O especialista destacou ainda que o Brasil tem caído no ranking da logística feito pelo Banco Mundial, ocupando agora o 65° lugar e em posições muito ruins em pontos específicos como o dos procedimentos alfandegários (posição 94°), entrega internacional (81°) ou cumprimento de prazos (61°). Num conjunto de problemas que leva a esse índice, Lozano cita principalmente a falta de investimentos no setor; os problemas na matriz de transporte; a guerra fiscal entre os estados; os prazos dilatados para obtenções de licenças junto aos órgãos públicos; a dificuldade de espaço físico para recebimento de mercadorias; e o tempo decorrido entre a produção e a chegada ao cliente final – nas contas da Pfizer, na casa dos 8,1 meses.
“Isso nos traz o desafio de aumentar a flexibilidade com os sistemas corporativos e melhorar os prazos, os processamentos, as padronizações. Nas nossas reuniões com toda a América Latina, todo ano eu preciso explicar porque o Brasil é o mais caro em logística”, acrescentou Lozano.
Além de fazer coro à avaliação do colega, Ana Ferraz, que ocupa o mesma função de diretora da área de logística da Smiths Medical, criticou os problemas encontrados no processo de licitação e na relação da indústria com os compradores, como os hospitais.
“Vivemos com o risco de indefinição da entrega, sem previsibilidade de demanda. Certa vez ganhei uma licitação de 300 mil unidades, tinha 100 mil no estoque e mandamos produzir mais. Até o terceiro mês, não havia saído nada. No quarto, recebemos um novo pedido de um outro hospital querendo aderir ao processo. Fui lá e aumentei a produção. Já se passaram 12 meses e nem um, nem outro comprou nada ainda”, contou.
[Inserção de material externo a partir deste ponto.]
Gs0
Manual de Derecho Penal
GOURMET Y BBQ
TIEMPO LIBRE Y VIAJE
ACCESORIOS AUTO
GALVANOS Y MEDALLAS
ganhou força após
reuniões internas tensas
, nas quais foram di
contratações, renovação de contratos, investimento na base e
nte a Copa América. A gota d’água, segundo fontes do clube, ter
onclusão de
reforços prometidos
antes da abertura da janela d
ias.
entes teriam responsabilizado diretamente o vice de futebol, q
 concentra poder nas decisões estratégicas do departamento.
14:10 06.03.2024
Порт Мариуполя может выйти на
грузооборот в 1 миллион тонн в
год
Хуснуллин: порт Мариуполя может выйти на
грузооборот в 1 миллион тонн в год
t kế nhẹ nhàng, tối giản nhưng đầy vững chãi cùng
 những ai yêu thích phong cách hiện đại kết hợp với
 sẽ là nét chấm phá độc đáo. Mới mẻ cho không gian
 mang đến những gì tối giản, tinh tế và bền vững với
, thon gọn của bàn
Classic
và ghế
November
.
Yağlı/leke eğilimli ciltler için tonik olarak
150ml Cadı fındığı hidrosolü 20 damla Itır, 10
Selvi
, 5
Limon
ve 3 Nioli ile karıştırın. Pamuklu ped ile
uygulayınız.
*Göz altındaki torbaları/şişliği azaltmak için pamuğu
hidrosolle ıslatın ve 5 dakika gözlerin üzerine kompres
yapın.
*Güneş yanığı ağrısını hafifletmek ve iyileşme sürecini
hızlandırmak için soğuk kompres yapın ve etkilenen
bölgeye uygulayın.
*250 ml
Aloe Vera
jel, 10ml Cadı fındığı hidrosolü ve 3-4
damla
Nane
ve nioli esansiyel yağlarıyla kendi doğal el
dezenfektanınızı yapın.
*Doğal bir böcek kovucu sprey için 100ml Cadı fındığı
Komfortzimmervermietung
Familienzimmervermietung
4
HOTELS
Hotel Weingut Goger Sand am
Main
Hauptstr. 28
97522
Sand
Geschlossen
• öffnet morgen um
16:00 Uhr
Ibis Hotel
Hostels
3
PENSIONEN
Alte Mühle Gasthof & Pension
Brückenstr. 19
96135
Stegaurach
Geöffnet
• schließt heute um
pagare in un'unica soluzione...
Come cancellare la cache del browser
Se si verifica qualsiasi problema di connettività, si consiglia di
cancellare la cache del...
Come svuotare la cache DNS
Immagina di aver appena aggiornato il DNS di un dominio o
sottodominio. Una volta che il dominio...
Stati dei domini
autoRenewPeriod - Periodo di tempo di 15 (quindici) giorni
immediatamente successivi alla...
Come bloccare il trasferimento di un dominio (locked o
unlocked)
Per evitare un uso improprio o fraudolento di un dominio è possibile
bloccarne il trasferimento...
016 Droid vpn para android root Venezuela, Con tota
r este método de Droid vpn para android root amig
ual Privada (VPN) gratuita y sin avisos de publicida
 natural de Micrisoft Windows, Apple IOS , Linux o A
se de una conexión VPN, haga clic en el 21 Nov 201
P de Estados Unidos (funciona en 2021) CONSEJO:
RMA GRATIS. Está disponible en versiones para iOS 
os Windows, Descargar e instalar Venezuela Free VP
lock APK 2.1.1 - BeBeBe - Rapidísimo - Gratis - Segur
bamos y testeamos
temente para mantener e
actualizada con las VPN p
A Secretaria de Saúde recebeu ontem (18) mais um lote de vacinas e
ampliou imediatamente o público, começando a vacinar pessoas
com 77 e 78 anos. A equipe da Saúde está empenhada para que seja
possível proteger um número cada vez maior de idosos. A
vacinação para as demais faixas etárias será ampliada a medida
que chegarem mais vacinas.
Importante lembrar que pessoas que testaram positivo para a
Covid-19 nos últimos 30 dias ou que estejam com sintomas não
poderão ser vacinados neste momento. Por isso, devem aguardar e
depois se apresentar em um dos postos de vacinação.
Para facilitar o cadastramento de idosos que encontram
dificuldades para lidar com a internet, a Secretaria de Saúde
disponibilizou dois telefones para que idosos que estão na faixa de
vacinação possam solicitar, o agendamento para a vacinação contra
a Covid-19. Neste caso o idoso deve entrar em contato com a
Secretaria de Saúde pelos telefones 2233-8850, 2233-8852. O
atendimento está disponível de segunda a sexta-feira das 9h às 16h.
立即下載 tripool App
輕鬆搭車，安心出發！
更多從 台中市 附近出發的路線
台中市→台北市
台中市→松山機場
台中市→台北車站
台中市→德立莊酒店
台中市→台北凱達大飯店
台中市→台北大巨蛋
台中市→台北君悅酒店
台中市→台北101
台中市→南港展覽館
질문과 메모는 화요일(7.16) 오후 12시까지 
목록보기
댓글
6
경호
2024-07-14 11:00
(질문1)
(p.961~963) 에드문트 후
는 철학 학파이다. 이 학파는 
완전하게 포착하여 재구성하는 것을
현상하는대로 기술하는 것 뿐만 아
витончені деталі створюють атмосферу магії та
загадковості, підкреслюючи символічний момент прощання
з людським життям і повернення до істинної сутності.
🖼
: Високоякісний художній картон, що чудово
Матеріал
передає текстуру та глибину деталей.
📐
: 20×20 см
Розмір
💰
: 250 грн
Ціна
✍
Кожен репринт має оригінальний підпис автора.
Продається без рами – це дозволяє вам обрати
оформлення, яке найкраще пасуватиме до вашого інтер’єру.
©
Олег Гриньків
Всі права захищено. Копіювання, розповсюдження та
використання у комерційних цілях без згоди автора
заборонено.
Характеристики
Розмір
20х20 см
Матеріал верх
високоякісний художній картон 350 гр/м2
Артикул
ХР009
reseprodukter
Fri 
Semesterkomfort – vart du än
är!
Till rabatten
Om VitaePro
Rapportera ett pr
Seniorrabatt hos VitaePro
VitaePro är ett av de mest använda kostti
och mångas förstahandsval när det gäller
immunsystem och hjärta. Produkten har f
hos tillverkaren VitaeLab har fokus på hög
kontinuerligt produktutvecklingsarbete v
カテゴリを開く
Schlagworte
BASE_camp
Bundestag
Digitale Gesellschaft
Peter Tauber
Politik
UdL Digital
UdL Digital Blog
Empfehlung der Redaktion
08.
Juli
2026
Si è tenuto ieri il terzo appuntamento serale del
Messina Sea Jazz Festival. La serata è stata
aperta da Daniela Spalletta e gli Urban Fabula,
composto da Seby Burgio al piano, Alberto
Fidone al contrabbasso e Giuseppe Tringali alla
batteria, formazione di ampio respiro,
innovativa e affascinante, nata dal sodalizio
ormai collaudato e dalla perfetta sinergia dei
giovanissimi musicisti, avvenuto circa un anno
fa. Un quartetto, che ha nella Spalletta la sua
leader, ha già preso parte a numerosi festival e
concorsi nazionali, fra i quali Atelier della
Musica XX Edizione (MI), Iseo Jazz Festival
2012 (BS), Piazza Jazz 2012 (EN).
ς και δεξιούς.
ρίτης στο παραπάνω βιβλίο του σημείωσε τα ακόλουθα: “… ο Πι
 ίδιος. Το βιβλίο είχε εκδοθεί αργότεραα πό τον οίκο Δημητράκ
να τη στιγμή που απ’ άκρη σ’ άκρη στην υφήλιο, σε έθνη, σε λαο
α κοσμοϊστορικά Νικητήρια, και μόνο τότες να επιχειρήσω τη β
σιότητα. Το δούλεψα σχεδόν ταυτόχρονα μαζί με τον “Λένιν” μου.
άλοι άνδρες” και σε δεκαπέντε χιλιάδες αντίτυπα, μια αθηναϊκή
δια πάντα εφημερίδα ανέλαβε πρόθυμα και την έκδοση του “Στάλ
Se segundo Marco Antonio Bego, do HC, o complexo só comprava 40% de tudo que licitava (hoje os números, diz ele, já estão na casa dos 60%-70%). Ana também alerta para a necessidade de uma maior segurança nos contratos.
“Precisamos ter mais confiança para poder planejar. O HC só tem R$ 60 milhões no inventário porque não confia no fornecedor, não é mesmo? Se soubesse exatamente quando vai receber, não precisava de tudo isso. Podemos melhorar essa transparência, inclusive acho ótimo que os hospitais façam a medição da minha performance enquanto fornecedora. Ainda que eu não esteja bem, prefiro saber, eu preciso saber”.
Por fim, o professor Newton Garzon Moreira Cesar, da Fundação Dom Cabral, classificou a atual situação como uma realidade inconveniente: isolamento logístico da América do Sul, posicionamento de baixo valor agregado, alto peso bruto, e dificuldade de oferta de operador logístico. “A relação brasileira de custo logístico pelo valor da mercadoria é de 26% segundo números do Banco Mundial. E a tendência é de 30%. Já Estados Unidos e OCDE estão, respectivamente, com 9,5% e 9%, ambos querendo chegar em 4% em 2020.
Para dar um exemplo claro: a exportação da soja na Rússia, um país que tem sete meses de solo congelado, leva seis dias; no Brasil, 39. A gente está ficando para trás e precisa retomar a competitividade”, finalizou, clamando por terceirizações – “dão foco, reduzem custo e melhoram serviços e recursos” – e parcerias público-privadas, que “são os melhores negócios que podem acontecer no mundo”.